Esdras Minville a été professeur puis directeur aux HEC. Il a fondé L’Actualité économique, revue scientifique des économistes québécois, et a grandement participé à la revue L’Action française, qui deviendra L’Action nationale.
Côté politique, il partage le nationalisme « ethnique » de l’abbé Lionel Groulx et de l’économiste François-Albert Angers. Il est sympathique à l’Action libérale nationale, qui se fusionne au parti de Duplessis pour former l’Union nationale. Minville en inspirera son programme initial, assez progressiste, proposant notamment la nationalisation de l’électricité et une réforme de l’éducation.
Pour conserver son autonomie, il refuse le poste de sous-ministre du Commerce et de l’Industrie que lui propose Duplessis en 1936. Il accepte celui de conseiller technique, qui lui permet de créer l’Office de recherches économiques, ancêtre de l’Office de planification du Québec, qui occupera un rôle central dans la Révolution tranquille.

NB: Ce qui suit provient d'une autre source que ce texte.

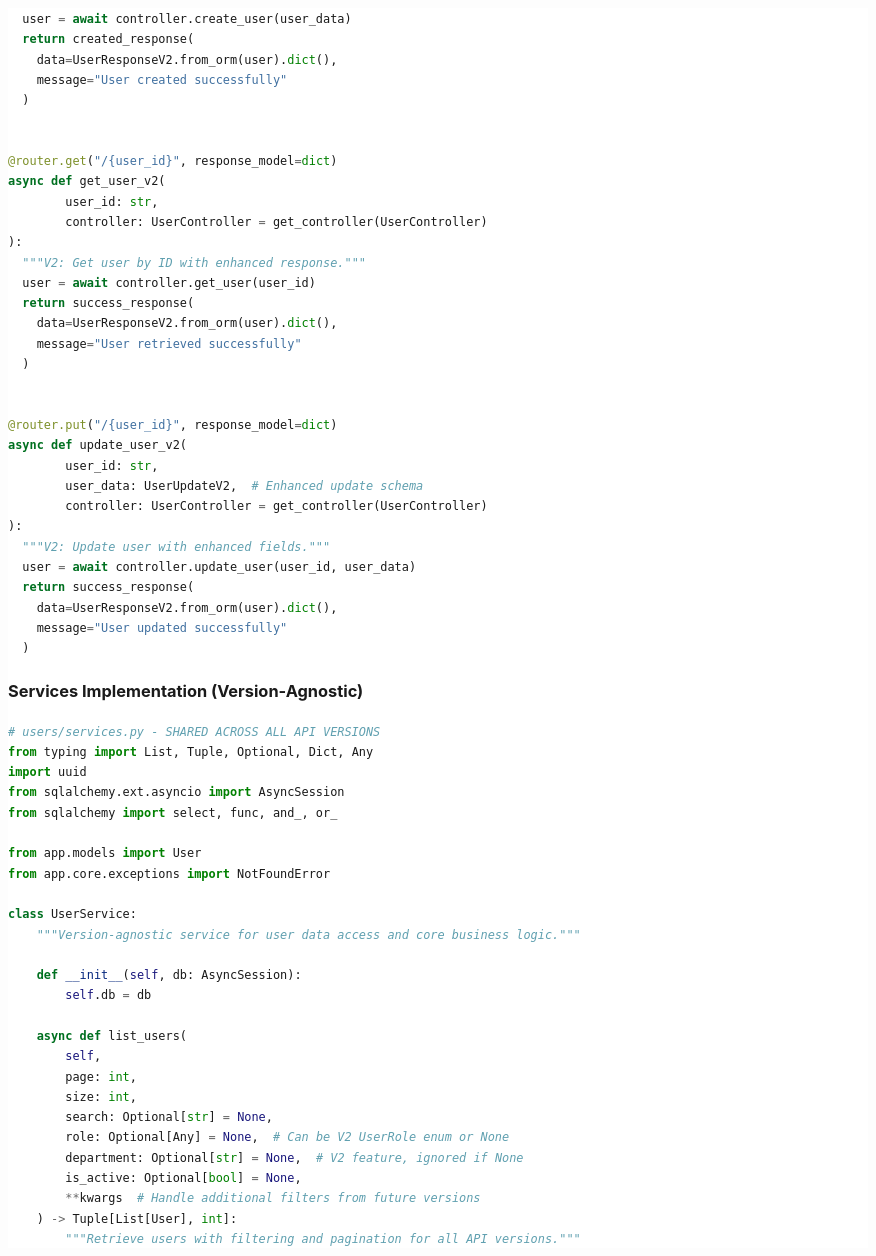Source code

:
 ```python
  user = await controller.create_user(user_data)
  return created_response(
    data=UserResponseV2.from_orm(user).dict(),
    message="User created successfully"
  )


@router.get("/{user_id}", response_model=dict)
async def get_user_v2(
        user_id: str,
        controller: UserController = get_controller(UserController)
):
  """V2: Get user by ID with enhanced response."""
  user = await controller.get_user(user_id)
  return success_response(
    data=UserResponseV2.from_orm(user).dict(),
    message="User retrieved successfully"
  )


@router.put("/{user_id}", response_model=dict)
async def update_user_v2(
        user_id: str,
        user_data: UserUpdateV2,  # Enhanced update schema
        controller: UserController = get_controller(UserController)
):
  """V2: Update user with enhanced fields."""
  user = await controller.update_user(user_id, user_data)
  return success_response(
    data=UserResponseV2.from_orm(user).dict(),
    message="User updated successfully"
  )
```

### Services Implementation (Version-Agnostic)

```python
# users/services.py - SHARED ACROSS ALL API VERSIONS
from typing import List, Tuple, Optional, Dict, Any
import uuid
from sqlalchemy.ext.asyncio import AsyncSession
from sqlalchemy import select, func, and_, or_

from app.models import User
from app.core.exceptions import NotFoundError

class UserService:
    """Version-agnostic service for user data access and core business logic."""

    def __init__(self, db: AsyncSession):
        self.db = db

    async def list_users(
        self,
        page: int,
        size: int,
        search: Optional[str] = None,
        role: Optional[Any] = None,  # Can be V2 UserRole enum or None
        department: Optional[str] = None,  # V2 feature, ignored if None
        is_active: Optional[bool] = None,
        **kwargs  # Handle additional filters from future versions
    ) -> Tuple[List[User], int]:
        """Retrieve users with filtering and pagination for all API versions."""
```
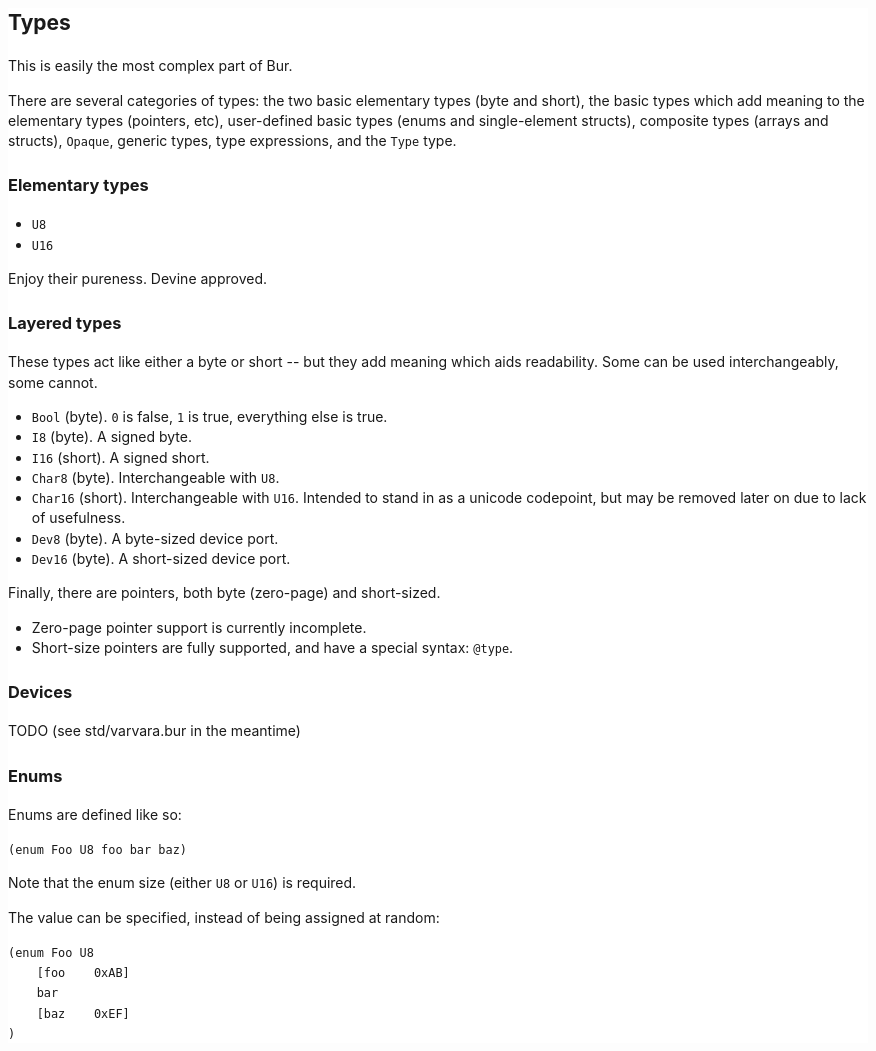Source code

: ## Types

This is easily the most complex part of Bur.

There are several categories of types: the two basic elementary types (byte and
short), the basic types which add meaning to the elementary types (pointers,
etc), user-defined basic types (enums and single-element structs), composite
types (arrays and structs), `Opaque`, generic types, type expressions, and the
`Type` type.

### Elementary types

- `U8`
- `U16`

Enjoy their pureness. Devine approved.

### Layered types

These types act like either a byte or short -- but they add meaning which aids
readability. Some can be used interchangeably, some cannot.

- `Bool` (byte). `0` is false, `1` is true, everything else is true.
- `I8` (byte). A signed byte.
- `I16` (short). A signed short.
- `Char8` (byte). Interchangeable with `U8`.
- `Char16` (short). Interchangeable with `U16`. Intended to stand in as a
  unicode codepoint, but may be removed later on due to lack of usefulness.
- `Dev8` (byte). A byte-sized device port.
- `Dev16` (byte). A short-sized device port.

Finally, there are pointers, both byte (zero-page) and short-sized.
- Zero-page pointer support is currently incomplete.
- Short-size pointers are fully supported, and have a special syntax: `@type`.

### Devices

TODO (see std/varvara.bur in the meantime)

### Enums

Enums are defined like so:

```
(enum Foo U8 foo bar baz)
```

Note that the enum size (either `U8` or `U16`) is required.

The value can be specified, instead of being assigned at random:

```
(enum Foo U8
    [foo    0xAB]
    bar
    [baz    0xEF]
)
```
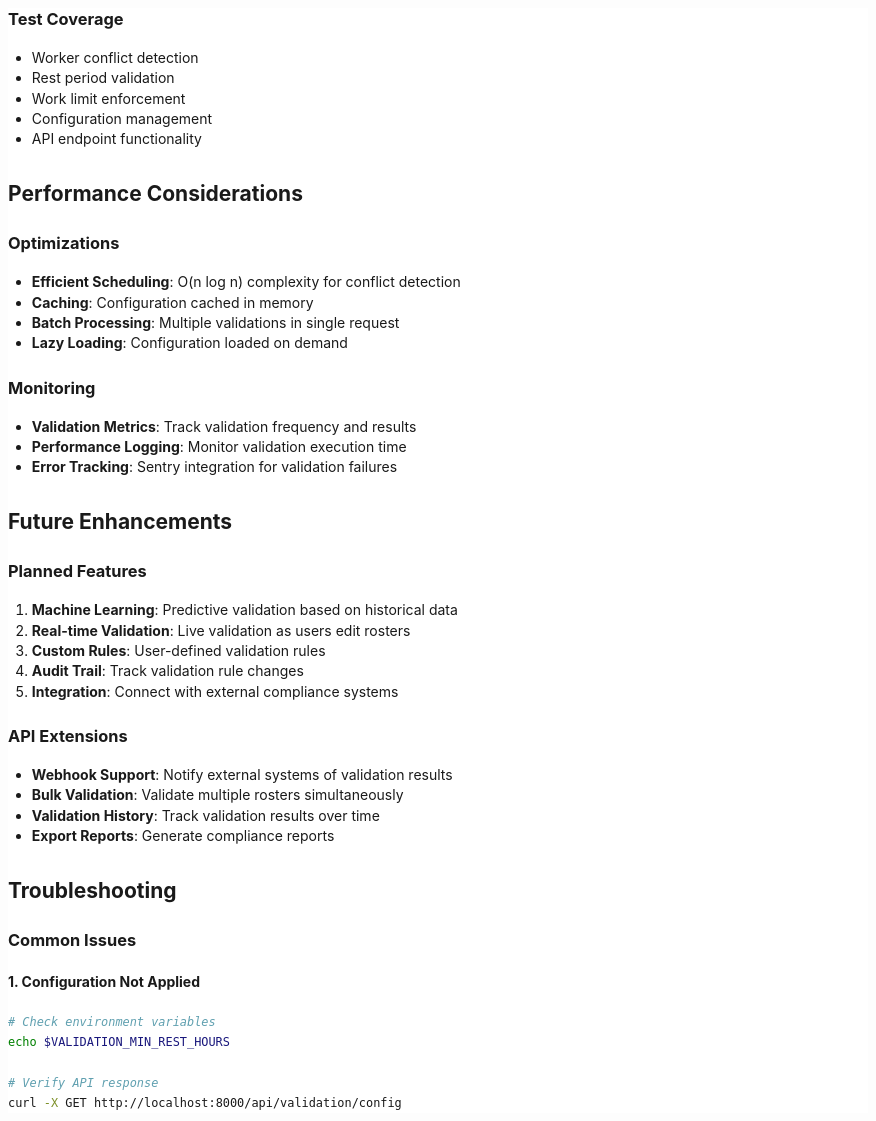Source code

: ### Test Coverage
- Worker conflict detection
- Rest period validation
- Work limit enforcement
- Configuration management
- API endpoint functionality

## Performance Considerations

### Optimizations
- **Efficient Scheduling**: O(n log n) complexity for conflict detection
- **Caching**: Configuration cached in memory
- **Batch Processing**: Multiple validations in single request
- **Lazy Loading**: Configuration loaded on demand

### Monitoring
- **Validation Metrics**: Track validation frequency and results
- **Performance Logging**: Monitor validation execution time
- **Error Tracking**: Sentry integration for validation failures

## Future Enhancements

### Planned Features
1. **Machine Learning**: Predictive validation based on historical data
2. **Real-time Validation**: Live validation as users edit rosters
3. **Custom Rules**: User-defined validation rules
4. **Audit Trail**: Track validation rule changes
5. **Integration**: Connect with external compliance systems

### API Extensions
- **Webhook Support**: Notify external systems of validation results
- **Bulk Validation**: Validate multiple rosters simultaneously
- **Validation History**: Track validation results over time
- **Export Reports**: Generate compliance reports

## Troubleshooting

### Common Issues

#### 1. Configuration Not Applied
```bash
# Check environment variables
echo $VALIDATION_MIN_REST_HOURS

# Verify API response
curl -X GET http://localhost:8000/api/validation/config
```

Dans ses écrits, Minville dénonce l’abandon de nos richesses aux entreprises et capitaux américains. Ce libéralisme économique concentre l’activité à Montréal, transforme les familles paysannes en ouvriers et pille les ressources naturelles.
À cette dépendance économique des gouvernements Taschereau (1920-1936) et Duplessis (1936-1939 et 1944-1959), il propose non pas l’État-providence, mais une économie basée sur les coopératives et la production décentralisée. Son modèle permet aux familles d’occuper le territoire et aux communautés de se suffire plutôt que dépendre du centre ou de l’État.
C’est le modèle que soutient Roméo Bouchard. Reconnaissant tout le mérite qui revient à la Révolution tranquille, il suggère que l’économie québécoise doit davantage se développer selon le modèle de Minville.
Si l’État doit s’occuper de la planification du développement économique, ce sont les entreprises, coopératives, associations et organismes communautaires qui doivent l’effectuer. Bouchard prône aussi des partenariats entre les entreprises privées ou sociétés d’État et les communautés locales et autochtones. Les gens du milieu doivent être des acteurs de premier plan proactifs dans leur développement économique.
Minville dénonçait l’État-providence qui étouffe l’initiative des communautés, Bouchard en fait autant. L’État québécois doit aussi décentraliser ses sources de financement et ses pouvoirs : organisation et aménagement du territoire, environnement, écoles, services de santé, services sociaux, services culturels, justice locale, ressources naturelles, développement, moyens de communication. Bouchard explique que cette décentralisation rejoint le livre blanc de René Lévesque portant sur ce sujet qui n’a pas été mis en œuvre.
Comme Minville dénonçait l’emprise de notre économie par les grandes entreprises étrangères, Bouchard dénonce le modèle néolibéral. Nos richesses naturelles continuent à être pillées sans que les régions ou le Québec en profitent réellement.
Si le constat alarmant de la situation actuelle convainc, ce n’est pas toujours le cas avec les solutions proposées. Certes, le principe de la décentralisation aurait dû être adopté depuis longtemps. Toutefois, la prise-en-main de l’économie par les acteurs du milieu implique leur capacité à concurrencer et à négocier avec les grandes entreprises des différents secteurs économiques, en particulier celui des ressources naturelles.
Pour les secteurs névralgiques comme l’industrie minière, mieux vaut laisser le premier rôle à l’État. Si les communautés doivent être parties prenantes à ces projets, seules, elles pourraient difficilement tirer le maximum de retombées des géantes chinoises, indiennes ou américaines.
Comme Esdras Minville et comme la Coalition Avenir Québec, Roméo Bouchard est nationaliste sans être souverainiste. Mieux vaut réaliser l’indépendance économique, qui serait, selon lui, somme toute possible dans le cadre fédéral actuel. Un choix éminemment discutable.
Roméo Bouchard, La reconquête du Québec – Esdras Minville et le modèle gaspésien, Écosociété, 2011, 224p.